The Union City school district has 14 schools: 11 elementary schools, two middle schools, and one high school.
West New York’s school district has eight schools (six elementary schools, one middle school, and one high school).
West New York Superintendent of Schools Clara Brito Herrera did not respond to interview requests.
Football heroes
“School’s helpful. I mean, it’s gonna get us somewhere in life,” commented Delby Olivero, a 15-year-old incoming junior at Union City High School, outside Danny’s Place Barber Shop last week. “It’s not like I say, ‘Damn; school’s coming.’ I look at it like, school’s positive to me.”

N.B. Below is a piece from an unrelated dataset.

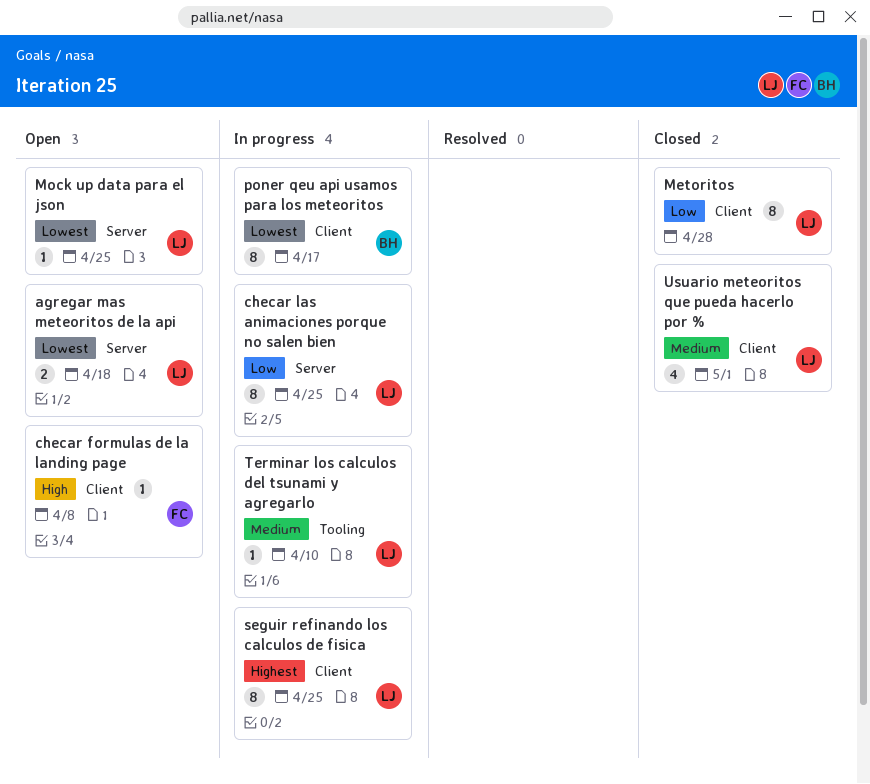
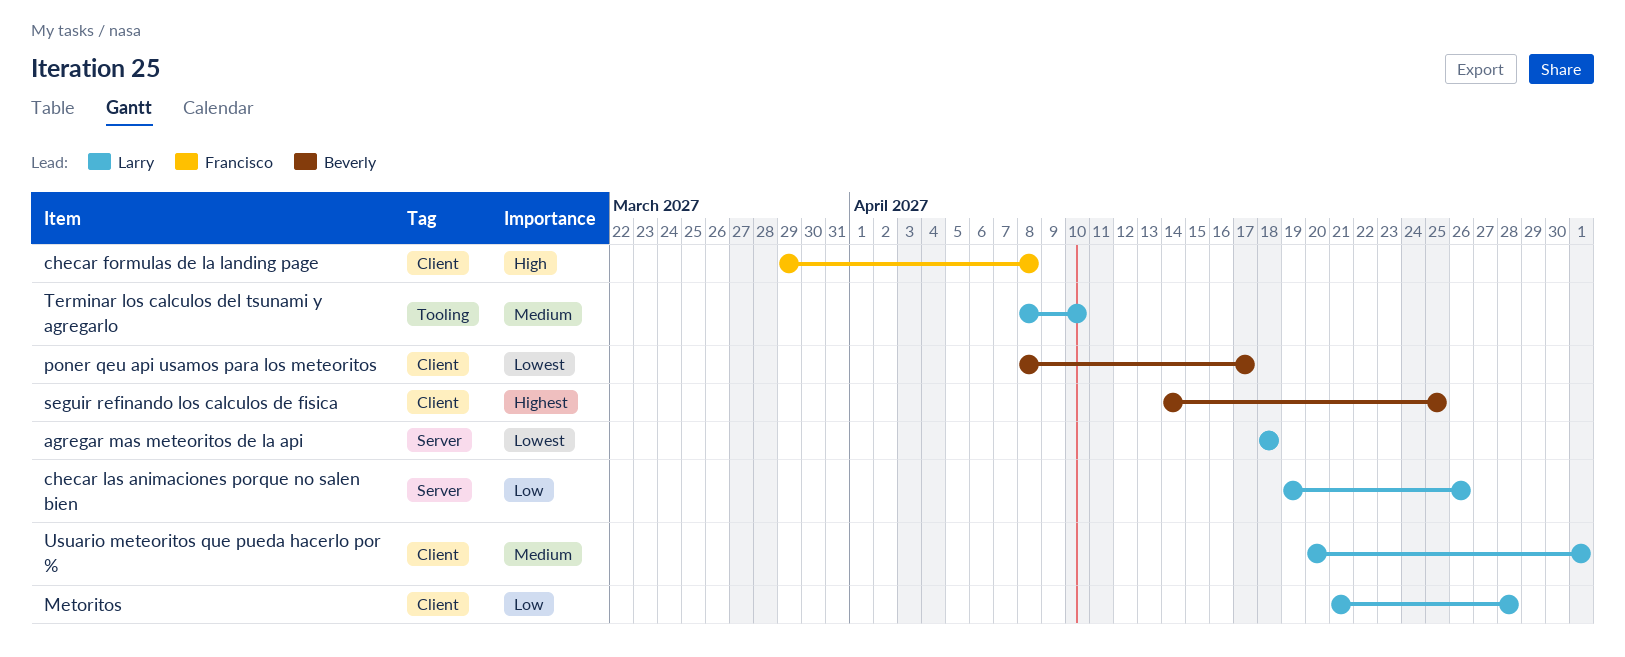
checar las animaciones porque no salen bien, due: Apr 25 -> Apr 26
Mock up data para el json: present -> none
seguir refinando los calculos de fisica, owner: Larry -> Beverly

While Olivero cited getting good grades, staying focused, and positive as objectives upon his return to school, one activity drives his anticipation for the first day even harder: the gridiron.

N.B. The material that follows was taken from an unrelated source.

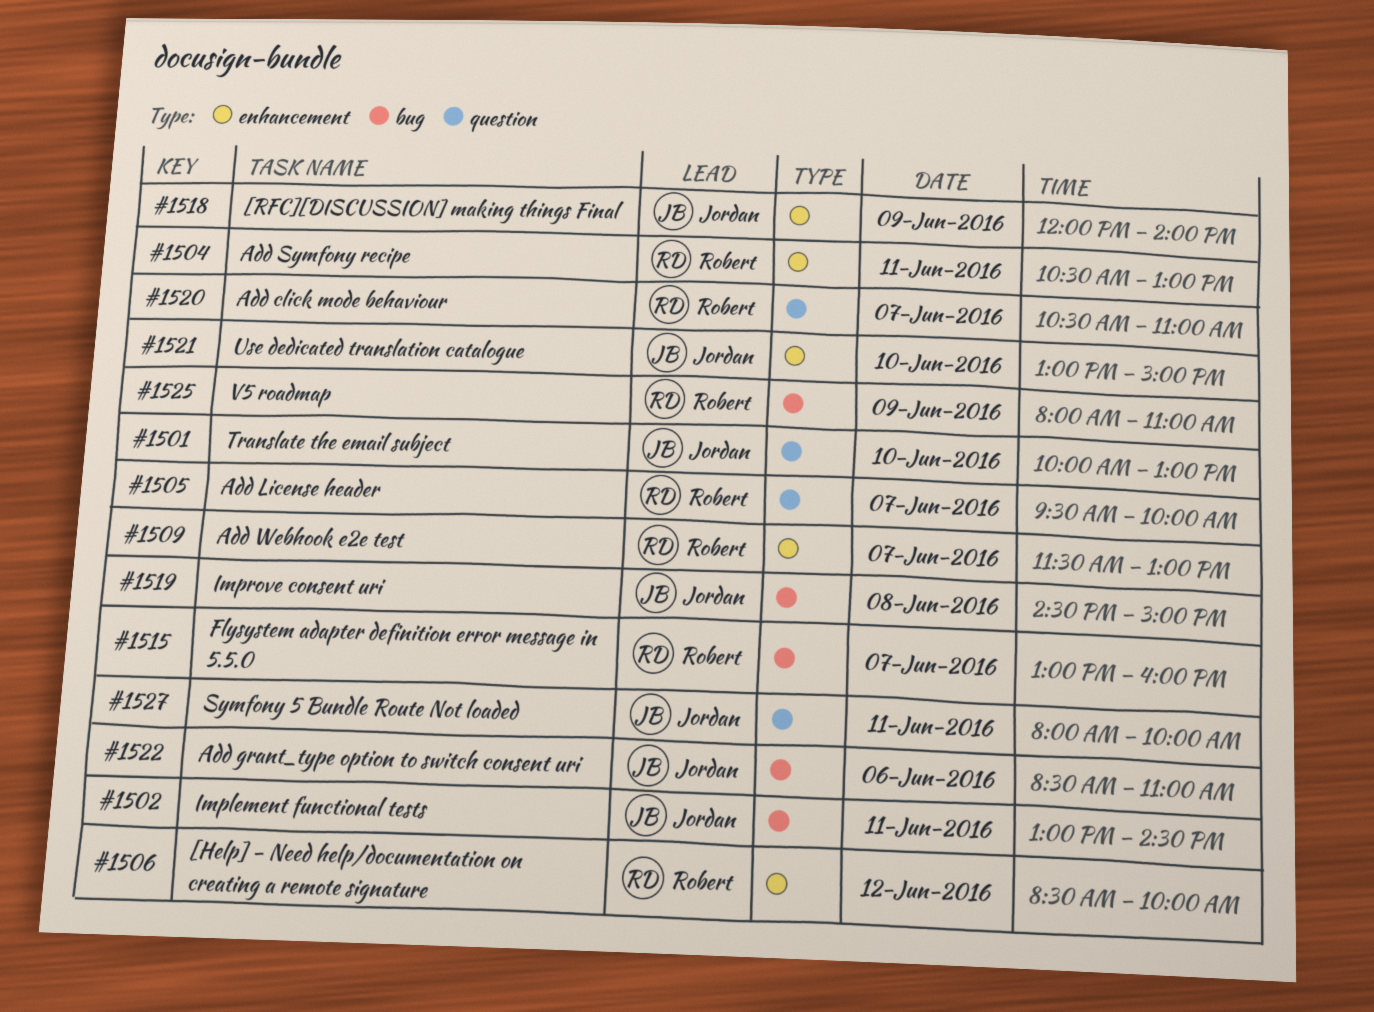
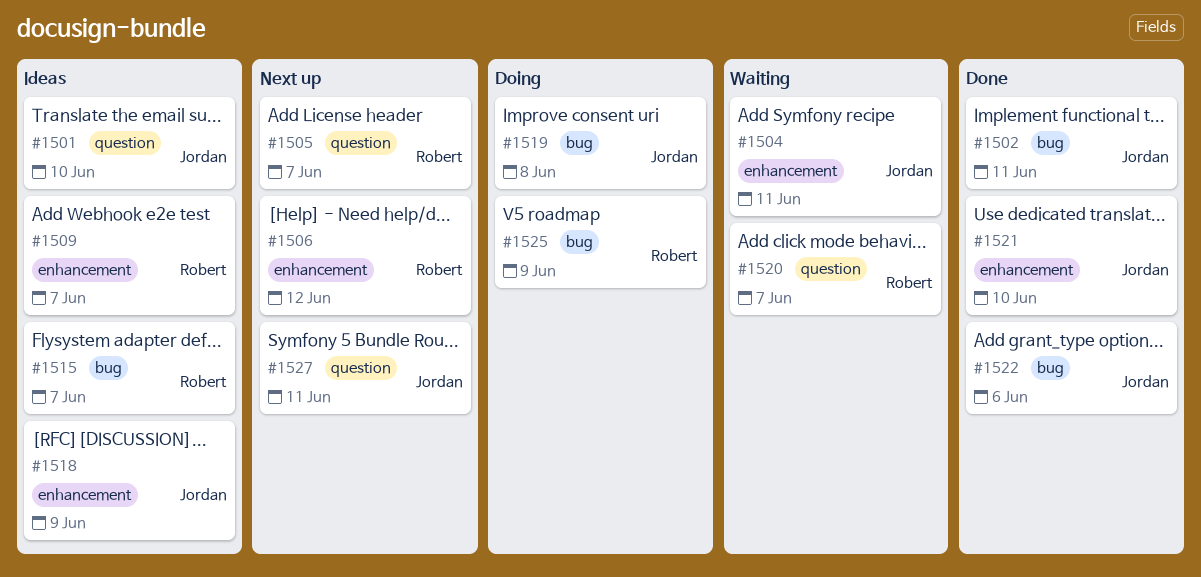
#1504, owner: Robert -> Jordan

“Football’s my favorite subject,” Olivero said. Not only is he on UCHS’s football team, he even has a dream of one day signing an NFL contract.
He won’t be alone in that quest. Sitting nearby was Francisco Acevedo, who has taken it upon himself to “guide him [Olivero] to where I wasn’t guided. I’m a kid just like him who came out of the same city, Union City. I had an opportunity, but didn’t have the right people around me to steer me the right way.”
He added, “He knows that the hard decisions are to make now; the easier ones are later. I just don’t want him to be another statistic or number in Union City.”
Acevedo wants to remind him that “Not just talent takes you to these D-1 schools, and to be successful in life. [It’s] more the grades, the discipline and the knowledge you take from those things.”
Better grades were on the back-to-school goals list for Union Hill Middle School student Cynthia Contla, who says she got B’s and C’s last year. The 13-year-old debuting eighth-grader also wants to join her school’s basketball team.